DIRECTION 1
From the mailing-list excerpt about basic asm, list each thing that basic asm is said to lack.
DIRECTION 2
Carry on the mailing-list excerpt about basic asm from its last line.

On Fri, Nov 20, 2015 at 04:29:50PM +0100, Richard Henderson wrote:
> On 11/20/2015 04:20 PM, Segher Boessenkool wrote:
> >On Fri, Nov 20, 2015 at 02:05:01PM +0100, Richard Henderson wrote:
> >>I'd be perfectly happy to deprecate and later completely remove basic asm
> >>within functions.
> >>
> >>Because IMO it's essentially useless.  It has no inputs, no outputs, and no
> >>way to tell the compiler what machine state has been changed.  We can say
> >>that "it clobbers everything", but that's not actually useful, and quite
> >>difficult as you're finding out.
> >>
> >>It seems to me that it would be better to remove the feature, forcing what
> >>must be an extremely small number of users to audit and update to extended
> >>asm.

PROVIDED INFORMATION
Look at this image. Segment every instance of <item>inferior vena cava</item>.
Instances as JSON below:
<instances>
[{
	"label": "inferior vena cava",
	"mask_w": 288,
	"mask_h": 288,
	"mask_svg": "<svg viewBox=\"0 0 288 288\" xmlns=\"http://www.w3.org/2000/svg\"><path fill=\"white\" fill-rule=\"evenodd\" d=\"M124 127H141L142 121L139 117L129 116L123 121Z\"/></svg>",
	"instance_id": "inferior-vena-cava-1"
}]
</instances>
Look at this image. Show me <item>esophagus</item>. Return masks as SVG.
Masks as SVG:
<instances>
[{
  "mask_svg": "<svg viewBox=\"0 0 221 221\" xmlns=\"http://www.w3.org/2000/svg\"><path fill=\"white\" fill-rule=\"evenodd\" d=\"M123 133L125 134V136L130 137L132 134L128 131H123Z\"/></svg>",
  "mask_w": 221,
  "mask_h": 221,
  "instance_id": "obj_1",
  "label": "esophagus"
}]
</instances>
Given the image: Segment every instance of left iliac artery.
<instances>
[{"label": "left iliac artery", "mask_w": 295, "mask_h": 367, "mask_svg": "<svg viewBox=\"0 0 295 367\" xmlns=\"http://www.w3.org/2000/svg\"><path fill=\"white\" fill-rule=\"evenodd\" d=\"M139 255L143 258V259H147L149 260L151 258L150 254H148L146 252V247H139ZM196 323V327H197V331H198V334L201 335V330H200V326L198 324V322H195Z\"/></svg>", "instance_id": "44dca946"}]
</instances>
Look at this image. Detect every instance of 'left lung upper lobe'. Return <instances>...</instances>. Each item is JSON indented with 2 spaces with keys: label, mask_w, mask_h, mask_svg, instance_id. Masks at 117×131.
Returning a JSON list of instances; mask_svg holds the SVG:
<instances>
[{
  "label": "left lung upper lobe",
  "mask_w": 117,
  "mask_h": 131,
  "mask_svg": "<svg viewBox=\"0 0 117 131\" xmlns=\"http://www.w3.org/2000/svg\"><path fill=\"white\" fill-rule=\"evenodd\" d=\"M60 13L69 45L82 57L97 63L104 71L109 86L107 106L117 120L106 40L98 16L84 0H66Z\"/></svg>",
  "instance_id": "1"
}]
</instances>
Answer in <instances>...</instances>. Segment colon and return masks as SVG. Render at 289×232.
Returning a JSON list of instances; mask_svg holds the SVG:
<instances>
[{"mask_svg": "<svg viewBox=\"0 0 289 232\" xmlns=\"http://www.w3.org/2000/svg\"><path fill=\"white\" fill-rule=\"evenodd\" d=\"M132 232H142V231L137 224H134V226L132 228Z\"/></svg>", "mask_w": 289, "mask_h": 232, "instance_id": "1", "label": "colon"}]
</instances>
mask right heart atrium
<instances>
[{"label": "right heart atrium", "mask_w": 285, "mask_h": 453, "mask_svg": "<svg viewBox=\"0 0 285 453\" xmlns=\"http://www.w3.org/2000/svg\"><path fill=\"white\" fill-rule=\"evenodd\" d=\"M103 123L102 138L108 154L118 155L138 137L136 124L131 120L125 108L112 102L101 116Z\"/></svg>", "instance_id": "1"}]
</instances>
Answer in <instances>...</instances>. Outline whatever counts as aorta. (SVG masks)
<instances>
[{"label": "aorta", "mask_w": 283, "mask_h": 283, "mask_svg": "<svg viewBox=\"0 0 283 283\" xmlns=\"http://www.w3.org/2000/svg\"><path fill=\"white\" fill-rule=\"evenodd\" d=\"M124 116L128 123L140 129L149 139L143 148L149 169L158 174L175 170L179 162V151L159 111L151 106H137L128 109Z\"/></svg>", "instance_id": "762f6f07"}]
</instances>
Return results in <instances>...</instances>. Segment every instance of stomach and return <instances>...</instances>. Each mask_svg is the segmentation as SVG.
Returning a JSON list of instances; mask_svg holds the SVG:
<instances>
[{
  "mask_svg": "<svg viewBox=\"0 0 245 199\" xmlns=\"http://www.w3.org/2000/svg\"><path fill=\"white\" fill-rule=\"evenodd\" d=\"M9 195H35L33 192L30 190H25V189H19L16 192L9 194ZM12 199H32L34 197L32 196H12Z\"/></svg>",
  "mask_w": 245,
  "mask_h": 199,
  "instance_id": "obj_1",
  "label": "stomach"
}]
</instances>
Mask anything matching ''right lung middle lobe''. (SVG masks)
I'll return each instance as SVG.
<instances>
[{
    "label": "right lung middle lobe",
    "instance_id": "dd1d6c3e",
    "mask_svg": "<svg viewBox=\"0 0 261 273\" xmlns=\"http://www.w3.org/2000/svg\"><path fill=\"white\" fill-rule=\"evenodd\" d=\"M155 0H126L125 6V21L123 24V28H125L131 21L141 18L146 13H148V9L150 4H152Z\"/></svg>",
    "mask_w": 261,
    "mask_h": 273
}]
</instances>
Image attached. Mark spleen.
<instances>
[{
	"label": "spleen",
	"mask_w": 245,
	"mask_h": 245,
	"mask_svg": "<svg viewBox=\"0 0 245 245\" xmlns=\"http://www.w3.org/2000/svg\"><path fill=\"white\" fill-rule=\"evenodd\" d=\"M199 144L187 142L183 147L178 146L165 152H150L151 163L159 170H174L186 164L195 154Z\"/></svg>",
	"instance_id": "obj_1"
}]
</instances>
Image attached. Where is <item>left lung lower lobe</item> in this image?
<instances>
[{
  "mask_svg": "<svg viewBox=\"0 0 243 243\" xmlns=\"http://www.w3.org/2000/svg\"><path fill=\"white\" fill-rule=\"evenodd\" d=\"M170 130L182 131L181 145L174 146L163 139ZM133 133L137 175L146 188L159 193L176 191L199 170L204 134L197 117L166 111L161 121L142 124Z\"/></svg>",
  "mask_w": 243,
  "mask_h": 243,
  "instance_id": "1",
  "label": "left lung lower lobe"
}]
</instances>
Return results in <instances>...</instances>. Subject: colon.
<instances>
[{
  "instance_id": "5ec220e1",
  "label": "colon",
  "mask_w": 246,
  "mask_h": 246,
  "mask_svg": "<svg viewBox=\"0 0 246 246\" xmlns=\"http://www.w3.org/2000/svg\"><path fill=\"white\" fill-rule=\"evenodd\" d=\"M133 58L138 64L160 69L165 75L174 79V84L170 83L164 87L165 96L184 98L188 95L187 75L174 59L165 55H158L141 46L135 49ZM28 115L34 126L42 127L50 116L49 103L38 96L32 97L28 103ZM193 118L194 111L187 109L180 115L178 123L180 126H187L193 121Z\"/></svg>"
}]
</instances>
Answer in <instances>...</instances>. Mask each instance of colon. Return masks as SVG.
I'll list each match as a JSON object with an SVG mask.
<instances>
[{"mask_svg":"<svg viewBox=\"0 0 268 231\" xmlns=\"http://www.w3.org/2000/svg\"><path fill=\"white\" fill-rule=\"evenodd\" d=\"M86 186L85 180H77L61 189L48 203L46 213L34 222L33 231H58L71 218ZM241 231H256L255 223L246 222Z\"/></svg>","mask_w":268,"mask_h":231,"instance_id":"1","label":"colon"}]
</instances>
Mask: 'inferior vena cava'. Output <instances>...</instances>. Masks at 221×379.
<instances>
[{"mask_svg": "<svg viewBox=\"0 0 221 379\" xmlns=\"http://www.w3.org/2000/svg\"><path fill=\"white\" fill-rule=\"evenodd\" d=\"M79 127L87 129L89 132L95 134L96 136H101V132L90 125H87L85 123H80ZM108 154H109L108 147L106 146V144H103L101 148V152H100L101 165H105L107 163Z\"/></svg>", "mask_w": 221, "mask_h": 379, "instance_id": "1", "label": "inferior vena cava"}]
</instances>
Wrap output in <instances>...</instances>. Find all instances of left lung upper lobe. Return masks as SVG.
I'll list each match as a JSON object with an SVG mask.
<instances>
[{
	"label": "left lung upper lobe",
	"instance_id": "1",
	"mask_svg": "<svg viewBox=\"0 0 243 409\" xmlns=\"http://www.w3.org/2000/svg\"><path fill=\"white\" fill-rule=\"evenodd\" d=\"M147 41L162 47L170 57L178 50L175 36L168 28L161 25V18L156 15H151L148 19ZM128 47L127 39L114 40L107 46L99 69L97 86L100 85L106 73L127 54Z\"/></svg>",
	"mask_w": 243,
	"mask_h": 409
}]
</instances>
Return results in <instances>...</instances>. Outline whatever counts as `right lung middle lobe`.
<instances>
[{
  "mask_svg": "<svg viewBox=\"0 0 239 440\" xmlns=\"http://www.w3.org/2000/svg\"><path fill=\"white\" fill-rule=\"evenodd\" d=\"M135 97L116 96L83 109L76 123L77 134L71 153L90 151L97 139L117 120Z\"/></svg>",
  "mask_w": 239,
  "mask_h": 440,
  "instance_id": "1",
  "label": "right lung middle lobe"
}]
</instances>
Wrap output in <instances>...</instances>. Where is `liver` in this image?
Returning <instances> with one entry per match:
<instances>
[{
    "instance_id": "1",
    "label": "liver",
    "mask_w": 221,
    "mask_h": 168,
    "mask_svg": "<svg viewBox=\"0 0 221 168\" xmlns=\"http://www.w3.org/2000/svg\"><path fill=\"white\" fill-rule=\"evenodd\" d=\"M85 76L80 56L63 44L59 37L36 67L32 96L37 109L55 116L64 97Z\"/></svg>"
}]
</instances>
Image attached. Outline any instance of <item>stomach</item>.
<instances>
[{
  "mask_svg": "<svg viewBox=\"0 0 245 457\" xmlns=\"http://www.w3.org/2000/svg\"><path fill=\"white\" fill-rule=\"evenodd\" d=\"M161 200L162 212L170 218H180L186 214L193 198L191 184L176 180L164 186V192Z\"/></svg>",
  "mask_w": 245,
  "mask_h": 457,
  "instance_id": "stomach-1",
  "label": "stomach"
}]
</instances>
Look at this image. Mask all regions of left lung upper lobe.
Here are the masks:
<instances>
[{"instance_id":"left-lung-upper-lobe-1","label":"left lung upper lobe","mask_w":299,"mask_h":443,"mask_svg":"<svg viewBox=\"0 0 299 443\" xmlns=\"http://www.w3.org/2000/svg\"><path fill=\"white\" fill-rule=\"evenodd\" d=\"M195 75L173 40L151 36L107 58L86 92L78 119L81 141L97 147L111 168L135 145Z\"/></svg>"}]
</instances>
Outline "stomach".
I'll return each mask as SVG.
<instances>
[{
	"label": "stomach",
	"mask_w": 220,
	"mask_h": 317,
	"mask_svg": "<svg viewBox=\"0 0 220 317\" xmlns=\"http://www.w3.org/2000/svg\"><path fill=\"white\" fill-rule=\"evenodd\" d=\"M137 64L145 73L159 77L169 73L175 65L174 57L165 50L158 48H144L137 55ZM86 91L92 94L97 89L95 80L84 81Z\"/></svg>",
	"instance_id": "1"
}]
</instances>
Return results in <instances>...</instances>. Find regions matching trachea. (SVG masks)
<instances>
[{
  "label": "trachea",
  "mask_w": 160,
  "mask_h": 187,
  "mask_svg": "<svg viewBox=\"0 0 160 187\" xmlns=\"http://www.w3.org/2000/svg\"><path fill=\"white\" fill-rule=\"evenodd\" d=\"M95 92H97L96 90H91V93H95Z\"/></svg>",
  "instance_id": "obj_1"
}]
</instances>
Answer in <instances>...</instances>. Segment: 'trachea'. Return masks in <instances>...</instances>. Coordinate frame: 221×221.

WRITTEN RESPONSE 1
Inputs, outputs, and a way to tell the compiler what machine state has been changed.

WRITTEN RESPONSE 2
> >
> >Should  asm("bla");  then be an extended asm with no input, no outputs,
> >no (non-automatic) clobbers?  That would be the most straightforward and
> >logical semantics, but will it break user code?
> 
> I'm suggesting that we don't accept that at all inside a function.  One must
> audit the source and make a conscious decision to write asm("bla" : );
> instead.
> 
> Accepting basic asm outside of a function is perfectly ok, since that's just
> a mechanism by which one can inject complete assembly routines into a C
> translation unit.

Isn't that going to break too much code though?  I mean, e.g. including
libgcc...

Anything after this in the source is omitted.